We read texts in class that were inaccessible and alienating to many of our students: The Giver, The Crucible, and many of the required poems from the poetry unit among them. Who was writing these unit plans? They certainly weren’t writing them for my kids. Wesch teaches us that in order for learning to happen, lessons and assignments need to be engaging. Relevant, significant work is what will allow our students to become critical thinkers, asking questions that help them grow and learn. I want to make learning English and learning to read critically and write well fun, relevant, and engaging so that they can gain the education they need to escape the cycle of poverty, gang violence, and crime I learned about in Social Foundations of Education. If I make my classrooms bilingual, incorporate culturally-responsive texts, current events, and games in my lessons, I can make the content valuable to them. We're all "digital natives," as Boyd would describe us, which will make integrating these resources a lot more seamless. This is my goal as I move forward into the next school year, and I am determined to make these changes for them so that they understand the importance of their education and learn to make the most of it.
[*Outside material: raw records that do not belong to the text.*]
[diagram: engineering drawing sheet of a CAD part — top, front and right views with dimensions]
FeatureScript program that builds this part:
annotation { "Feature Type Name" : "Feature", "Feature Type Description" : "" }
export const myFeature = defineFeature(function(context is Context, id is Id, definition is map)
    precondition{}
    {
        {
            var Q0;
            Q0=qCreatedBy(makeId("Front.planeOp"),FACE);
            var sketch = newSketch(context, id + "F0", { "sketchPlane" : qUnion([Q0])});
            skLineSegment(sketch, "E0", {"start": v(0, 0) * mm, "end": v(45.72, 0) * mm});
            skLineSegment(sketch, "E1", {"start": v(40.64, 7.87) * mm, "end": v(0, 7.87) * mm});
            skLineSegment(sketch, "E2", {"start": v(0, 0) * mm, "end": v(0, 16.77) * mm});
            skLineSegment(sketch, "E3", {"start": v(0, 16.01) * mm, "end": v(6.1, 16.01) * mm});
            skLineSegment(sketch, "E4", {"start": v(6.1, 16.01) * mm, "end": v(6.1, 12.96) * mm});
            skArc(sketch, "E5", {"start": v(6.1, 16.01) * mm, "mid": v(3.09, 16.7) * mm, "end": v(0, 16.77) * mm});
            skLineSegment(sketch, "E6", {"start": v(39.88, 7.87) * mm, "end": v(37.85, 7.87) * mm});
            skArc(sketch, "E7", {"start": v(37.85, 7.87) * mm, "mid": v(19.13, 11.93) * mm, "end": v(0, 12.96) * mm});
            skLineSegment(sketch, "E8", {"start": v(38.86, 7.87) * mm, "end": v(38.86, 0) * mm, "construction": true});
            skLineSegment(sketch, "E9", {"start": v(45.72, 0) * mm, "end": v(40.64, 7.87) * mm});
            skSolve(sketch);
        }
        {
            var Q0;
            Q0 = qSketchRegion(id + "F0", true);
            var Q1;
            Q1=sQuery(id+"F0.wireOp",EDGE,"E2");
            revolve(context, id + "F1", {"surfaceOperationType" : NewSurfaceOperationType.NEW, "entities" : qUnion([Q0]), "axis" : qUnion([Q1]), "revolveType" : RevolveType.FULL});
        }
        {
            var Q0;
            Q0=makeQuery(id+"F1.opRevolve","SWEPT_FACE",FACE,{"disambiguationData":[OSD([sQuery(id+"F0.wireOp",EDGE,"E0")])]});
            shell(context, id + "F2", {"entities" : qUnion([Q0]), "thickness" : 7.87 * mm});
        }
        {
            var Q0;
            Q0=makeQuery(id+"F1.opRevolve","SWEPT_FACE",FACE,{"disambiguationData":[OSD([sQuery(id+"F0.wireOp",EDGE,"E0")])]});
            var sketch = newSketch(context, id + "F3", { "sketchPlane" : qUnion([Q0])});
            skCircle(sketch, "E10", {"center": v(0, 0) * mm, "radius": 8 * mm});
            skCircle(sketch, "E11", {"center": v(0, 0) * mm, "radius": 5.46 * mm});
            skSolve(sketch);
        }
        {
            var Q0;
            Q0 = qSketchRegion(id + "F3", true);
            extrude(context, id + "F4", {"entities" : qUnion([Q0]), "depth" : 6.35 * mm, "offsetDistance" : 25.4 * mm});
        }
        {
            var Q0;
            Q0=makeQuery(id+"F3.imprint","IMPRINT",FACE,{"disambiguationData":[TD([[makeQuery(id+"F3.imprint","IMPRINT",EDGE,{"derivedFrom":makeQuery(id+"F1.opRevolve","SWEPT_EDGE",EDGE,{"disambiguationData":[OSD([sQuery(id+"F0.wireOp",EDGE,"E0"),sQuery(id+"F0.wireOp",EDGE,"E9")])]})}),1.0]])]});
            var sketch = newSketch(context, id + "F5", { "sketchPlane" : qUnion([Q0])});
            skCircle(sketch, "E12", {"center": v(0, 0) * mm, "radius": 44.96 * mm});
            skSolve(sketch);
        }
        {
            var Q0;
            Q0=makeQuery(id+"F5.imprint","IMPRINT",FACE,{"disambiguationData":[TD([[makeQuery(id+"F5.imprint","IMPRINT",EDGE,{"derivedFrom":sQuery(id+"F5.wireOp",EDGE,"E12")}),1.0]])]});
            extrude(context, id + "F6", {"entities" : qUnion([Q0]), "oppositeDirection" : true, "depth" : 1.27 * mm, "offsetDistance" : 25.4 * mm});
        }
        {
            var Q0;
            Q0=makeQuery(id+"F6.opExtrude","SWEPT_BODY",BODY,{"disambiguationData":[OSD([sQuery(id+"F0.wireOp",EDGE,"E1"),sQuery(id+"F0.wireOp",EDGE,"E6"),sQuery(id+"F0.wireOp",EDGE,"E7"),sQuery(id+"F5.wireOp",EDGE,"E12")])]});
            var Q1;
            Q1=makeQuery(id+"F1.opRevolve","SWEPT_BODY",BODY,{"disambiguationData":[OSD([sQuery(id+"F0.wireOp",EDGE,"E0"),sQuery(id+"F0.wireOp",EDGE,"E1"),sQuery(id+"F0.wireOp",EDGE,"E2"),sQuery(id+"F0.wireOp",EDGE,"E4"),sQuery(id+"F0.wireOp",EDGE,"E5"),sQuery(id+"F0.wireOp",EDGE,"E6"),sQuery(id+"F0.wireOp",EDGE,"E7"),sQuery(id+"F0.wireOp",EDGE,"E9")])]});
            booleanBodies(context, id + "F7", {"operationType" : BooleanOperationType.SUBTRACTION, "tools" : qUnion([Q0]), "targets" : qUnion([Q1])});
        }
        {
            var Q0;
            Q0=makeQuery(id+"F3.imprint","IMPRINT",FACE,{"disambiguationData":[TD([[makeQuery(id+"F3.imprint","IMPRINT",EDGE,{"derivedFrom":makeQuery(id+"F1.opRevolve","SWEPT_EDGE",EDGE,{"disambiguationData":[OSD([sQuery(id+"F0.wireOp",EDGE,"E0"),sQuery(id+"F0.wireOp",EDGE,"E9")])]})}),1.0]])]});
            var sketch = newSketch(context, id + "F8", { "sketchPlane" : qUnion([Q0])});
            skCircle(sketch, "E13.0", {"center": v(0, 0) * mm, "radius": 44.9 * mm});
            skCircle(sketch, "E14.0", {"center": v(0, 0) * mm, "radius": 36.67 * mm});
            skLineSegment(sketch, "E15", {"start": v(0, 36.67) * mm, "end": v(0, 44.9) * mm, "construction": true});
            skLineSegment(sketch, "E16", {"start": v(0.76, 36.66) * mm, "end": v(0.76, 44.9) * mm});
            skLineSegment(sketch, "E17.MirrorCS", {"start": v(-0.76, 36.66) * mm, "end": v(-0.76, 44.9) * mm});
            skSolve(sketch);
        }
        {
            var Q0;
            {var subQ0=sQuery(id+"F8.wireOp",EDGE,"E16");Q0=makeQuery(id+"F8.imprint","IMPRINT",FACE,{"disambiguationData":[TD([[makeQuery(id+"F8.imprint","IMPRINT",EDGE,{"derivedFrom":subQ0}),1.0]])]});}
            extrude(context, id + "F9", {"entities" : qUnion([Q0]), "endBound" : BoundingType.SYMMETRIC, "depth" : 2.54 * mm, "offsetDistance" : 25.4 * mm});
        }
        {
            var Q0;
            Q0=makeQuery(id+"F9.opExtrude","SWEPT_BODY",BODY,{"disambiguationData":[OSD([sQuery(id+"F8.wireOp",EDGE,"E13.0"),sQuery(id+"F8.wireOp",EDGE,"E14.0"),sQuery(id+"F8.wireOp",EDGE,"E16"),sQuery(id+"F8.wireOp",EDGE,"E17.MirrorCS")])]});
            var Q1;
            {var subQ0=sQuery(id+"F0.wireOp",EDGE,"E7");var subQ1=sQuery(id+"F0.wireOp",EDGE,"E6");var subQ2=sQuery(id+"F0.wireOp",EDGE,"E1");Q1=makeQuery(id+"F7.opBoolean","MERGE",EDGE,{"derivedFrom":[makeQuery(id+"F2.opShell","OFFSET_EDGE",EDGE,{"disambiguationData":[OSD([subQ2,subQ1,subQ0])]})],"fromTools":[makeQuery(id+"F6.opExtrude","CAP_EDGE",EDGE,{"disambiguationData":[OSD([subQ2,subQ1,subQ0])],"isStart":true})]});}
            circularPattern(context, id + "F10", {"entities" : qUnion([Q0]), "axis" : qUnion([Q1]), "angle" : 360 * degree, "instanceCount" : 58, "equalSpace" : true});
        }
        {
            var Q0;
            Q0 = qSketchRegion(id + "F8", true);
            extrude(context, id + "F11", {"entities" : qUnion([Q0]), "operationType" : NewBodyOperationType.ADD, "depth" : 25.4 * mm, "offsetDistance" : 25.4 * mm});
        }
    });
I cannot sit back and fail my level one ELLs because they can’t read The Crucible in English. There is still so much injustice in this country, which reminds me of how much I need to continue to work for the kids who are a product of that injustice. They are intrinsically motivated in many ways for many reasons; as Wesch reminds us, I need to figure out what engages them so that I can give them opportunities to be a part of those topics. I believe students learn best when they feel valued and safe, I believe students need to find content relevant and valuable so that they can become critical thinkers, and I believe it is my responsibility as their teacher to create a classroom and a curriculum for them that do just that.